Axel volvió a fijar su mirada al frente y se quedó en silencio.
— ¿Siempre eres tan callado? Espero que no seas esa persona que se va a ¨encargar¨—Hice comillas en el aire para significar que no necesitaba que nadie se encargara de mí como de un niño— de mí durante mi estancia...
—Eres una Amin, ¿No?—Chasqueé la lengua.
— ¿A qué viene eso?—Axel no respondió, pero vi una sonrisa burlona y secreta tirar de sus labios.
—Nada, solo es…—Chasqueó la lengua—bastante evidente—luego me miró a los ojos—Vaya suerte la tuya, yo soy quien se encargará de ti, Kalila.

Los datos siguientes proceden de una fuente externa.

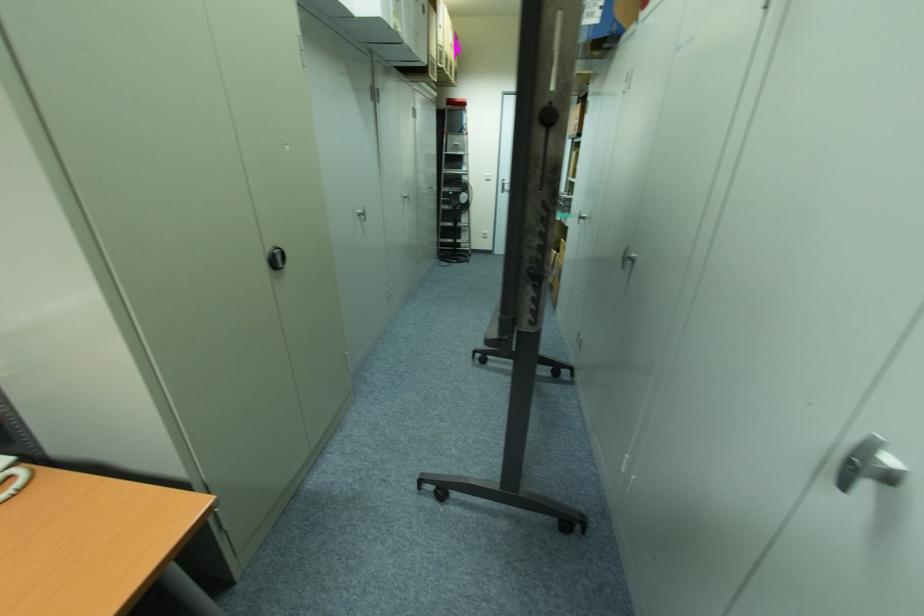
This screenshot has height=616, width=924. What do you see at coordinates (275, 257) in the screenshot? I see `the black adjustment knob` at bounding box center [275, 257].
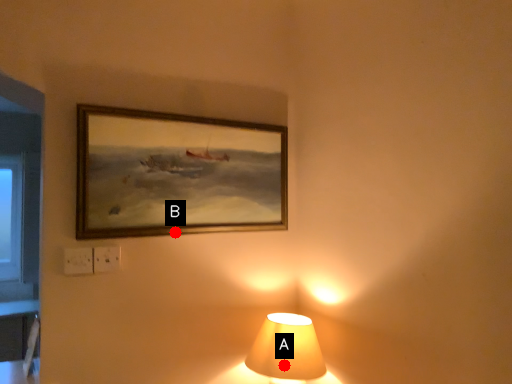
Question: Two points are circled on the image, labeled by A and B beside each circle. Among these points, which one is farthest from the camera?

Choices:
 (A) A is further
 (B) B is further

Answer: (B)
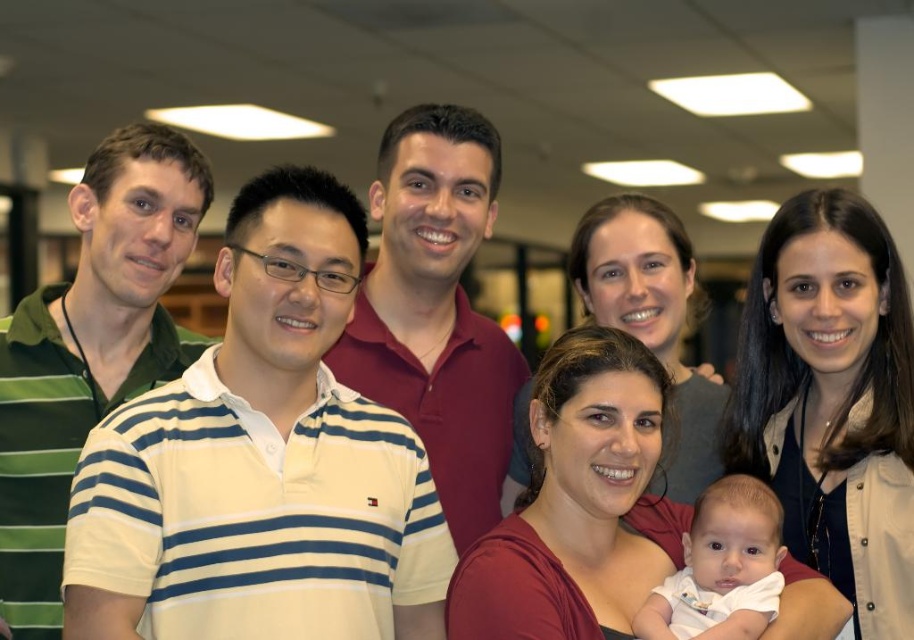
Question: Which point is closer to the camera?

Choices:
 (A) (215, 275)
 (B) (721, 561)
 (C) (434, 262)

Answer: (A)

Question: Which point is closer to the camera taking this photo?

Choices:
 (A) (771, 568)
 (B) (264, 582)
 (C) (492, 465)

Answer: (B)

Question: Considering the real-world distances, which object is closest to the striped cotton polo shirt at center?

Choices:
 (A) maroon cotton polo shirt at center
 (B) green striped polo shirt at left
 (C) white soft baby at center

Answer: (A)

Question: In this image, where is striped cotton polo shirt at center located relative to white soft baby at center?

Choices:
 (A) left
 (B) right

Answer: (A)

Question: Does green striped polo shirt at left appear on the left side of maroon cotton polo shirt at center?

Choices:
 (A) no
 (B) yes

Answer: (B)

Question: Does striped cotton polo shirt at center have a smaller size compared to maroon cotton polo shirt at center?

Choices:
 (A) no
 (B) yes

Answer: (A)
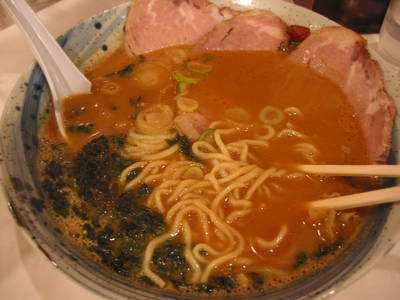
Locate an element on the screen. Image resolution: width=400 pixels, height=300 pixels. blue swirl design on bowl is located at coordinates (32, 99).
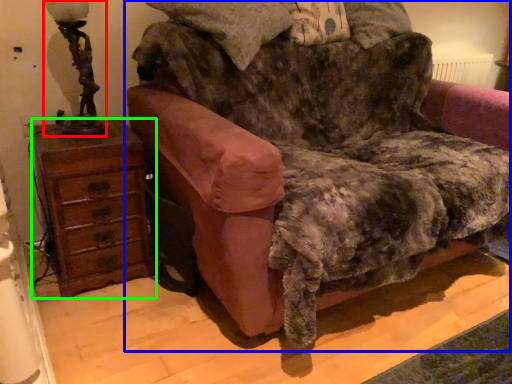
Question: Which object is the farthest from table lamp (highlighted by a red box)? Choose among these: furniture (highlighted by a blue box) or chest of drawers (highlighted by a green box).

Choices:
 (A) furniture
 (B) chest of drawers

Answer: (A)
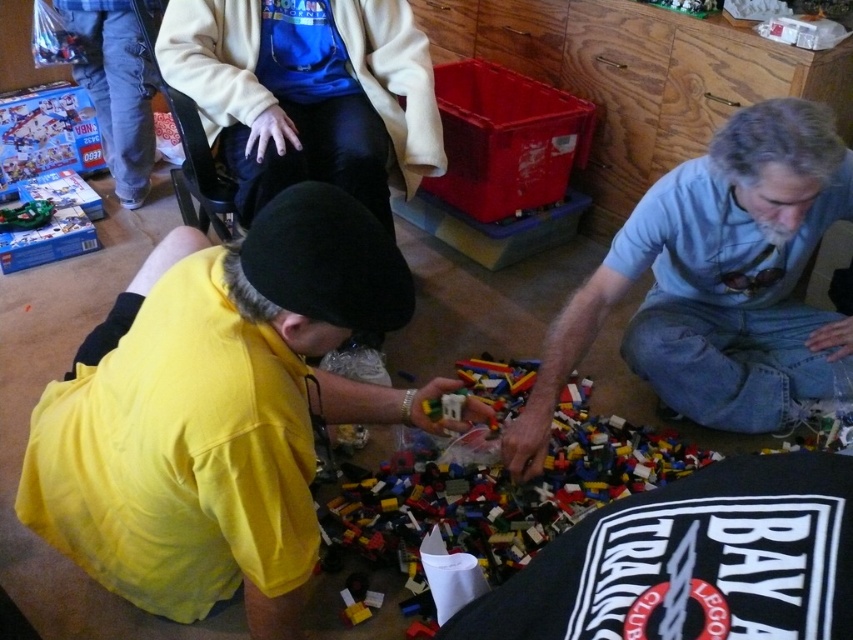
Question: Does black fabric shirt at lower right appear over multicolored plastic bricks at center?

Choices:
 (A) yes
 (B) no

Answer: (A)

Question: Which is nearer to the yellow matte shirt at lower left?

Choices:
 (A) black fabric shirt at lower right
 (B) multicolored plastic bricks at center
 (C) gray hair man at lower right

Answer: (B)

Question: Which point is closer to the camera?

Choices:
 (A) multicolored plastic bricks at center
 (B) yellow matte shirt at lower left
 (C) gray hair man at lower right
 (D) black fabric shirt at lower right

Answer: (D)

Question: Which of these objects is positioned closest to the multicolored plastic bricks at center?

Choices:
 (A) black fabric shirt at lower right
 (B) gray hair man at lower right

Answer: (B)

Question: Does black fabric shirt at lower right appear on the right side of multicolored plastic bricks at center?

Choices:
 (A) no
 (B) yes

Answer: (B)

Question: Where is yellow matte shirt at lower left located in relation to multicolored plastic bricks at center in the image?

Choices:
 (A) above
 (B) below

Answer: (A)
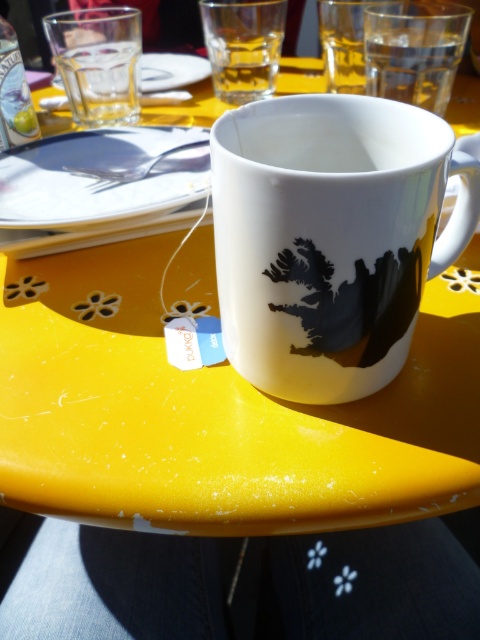
You have a small cookie that is 3 cm in diameter. You want to place it on either the white porcelain saucer at upper center or the transparent glass at upper left. Which object can the cookie fit on without overhanging?

The white porcelain saucer at upper center has a width less than the transparent glass at upper left, so the cookie will fit better on the transparent glass at upper left since it has a larger surface area.

In the scene shown: You have a small spoon that is 5 inches long. You want to place it between the white glossy mug at center and the white porcelain saucer at upper center. Can the spoon fit entirely between them without overlapping either object?

The distance between the white glossy mug at center and the white porcelain saucer at upper center is 9.54 inches. Since the spoon is only 5 inches long, it can fit entirely between them without overlapping either object.

You are setting up a small table for a tea party. You have a white glossy mug at center and a transparent glass at upper left. Which object should you place closer to the edge of the table to prevent it from tipping over?

The transparent glass at upper left should be placed closer to the edge of the table because it is shorter than the white glossy mug at center, making it less stable and more prone to tipping over.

Resoplé y dejé que me adelantara mientras miraba a mí alrededor. Pronto, Axel me guio hacia una sala con paredes de cristal que daba a un área verde y un estacionamiento. Axel abrió una puerta y se hizo a un lado para que saliera. Abrí la boca y me cubrí los ojos con las manos por el sol, que me daba de lleno.
— ¿A dónde vamos?—Axel no se detuvo y farfulló algo que no pude oír. Corrí hasta alcanzarlo— ¿Qué? Articula tus palabras—dije articulando excesivamente cada silaba.
—Acabo de ver a Athena Mitter y me…
— ¿Athena…Athena Mitter estaba en esa oficina contigo?—La boca se me secó. Había estado a tan solo unos metros de Athena. Ella...ella era…era la mujer que había creado la cura para la Meningitis Mutada, la mujer que había
salvado a toda la población en su tiempo de morir como sus antecesores. Ella…ella había estado tan cerca de mí y no lo había sabido. Fulminé a Axel por detrás.
—Claro, ¿Quién si no me daría la orden de llevarte a la cede destruida de Synapse?—Parpadeé de nuevo. Tuve que recordarme que no había venido aquí como una turista, sino como una periodista. Venía a cubrir la noticia del levantamiento rebelde. Miré a Axel antes de hablar.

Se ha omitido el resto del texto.